Melitta let the book drop into her lap and looked thoughtfully down; then she puts it again on the table, rises and takes an album from a bureau, with which she sits down once more at the table. In the album there are pencil sketches, and sketches in charcoal and sepia, of landscapes and portraits, etc. She has not had the album in her hands since last summer, and she has not taken it out now to draw or to paint. She searches till she comes to a loose leaf, upon which the profile of a man is lightly sketched in bold outlines. In the corner are the letters A. V. O., and the date, July, 1844. The leaf has not come loose of itself; it has evidently been torn out. What unnecessary trouble we give ourselves by indulging in a moment's caprice! now the detached leaf has to be carefully glued upon another! Well! it looks quite well again; but alas! there the name and the date have been cut off. What is to be done? name and date must be upon every sketch. The young widow takes a pencil and writes: Adalbert von Oldenburg; the 22 November, 1847; then she closes the album, puts it back in the bureau, and goes to the window.
It has become nearly dark, and instead of single flakes as before, the snow is falling pretty thick; nor does it melt now on the ground, but has already spread a thin, white cover over the lawn. Melitta begins to be troubled about the long absence of Julius. Perhaps he has had after all an accident; or perhaps it was the old man. She reproaches herself for having allowed the boy to ride out so late; she is angry at Baumann, that he at least has not been more prudent. And Oldenburg, too, is not coming. If he were here she would ask him to ride out and meet the two. How cheerfully he would do it!
She goes, seriously troubled, to the dining-room, to the right of the garden-room, from the windows of which she can see for a short distance the road which leads through the wood past Grenwitz to Cona. The snow is now falling so fast that she can hardly recognize any more the edge of the spruce forest, although it is only a few hundred yards off. She opens the window and leans far out, unmindful of the flakes which fall on her dark hair and melt on her brow. Was not that a horse's hoof?

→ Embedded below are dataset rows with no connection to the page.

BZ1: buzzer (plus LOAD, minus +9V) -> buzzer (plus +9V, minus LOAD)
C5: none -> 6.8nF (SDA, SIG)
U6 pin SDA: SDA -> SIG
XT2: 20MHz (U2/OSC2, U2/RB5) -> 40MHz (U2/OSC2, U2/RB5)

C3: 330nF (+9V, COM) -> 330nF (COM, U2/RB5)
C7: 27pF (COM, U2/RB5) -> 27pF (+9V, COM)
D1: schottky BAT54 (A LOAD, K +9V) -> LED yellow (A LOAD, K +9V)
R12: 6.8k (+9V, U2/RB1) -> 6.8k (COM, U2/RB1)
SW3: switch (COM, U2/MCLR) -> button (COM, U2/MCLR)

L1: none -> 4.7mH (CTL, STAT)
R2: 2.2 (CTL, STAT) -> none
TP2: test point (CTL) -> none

There they are coming out of the forest, one, two, three dark figures: Oldenburg, the old man, and between them Julius; Almansor and Brownlocks in full trot, the pony between them at full gallop so as to keep up. Melitta waves her handkerchief and calls out, and Julius answers with a hearty Holloa! and whips the pony across the neck, whereupon the pony shakes his shaggy head indignantly and begins to race so furiously that he finally beats his long-legged rivals, after all, by the length of his own nose.
The horsemen leap from their saddles. Julius runs up to the window and calls: "I was the first, after all, mamma!"
"Yes," says mamma, "only make haste and come in, and tell Uncle Oldenburg not to busy himself so long with Almansor's saddle."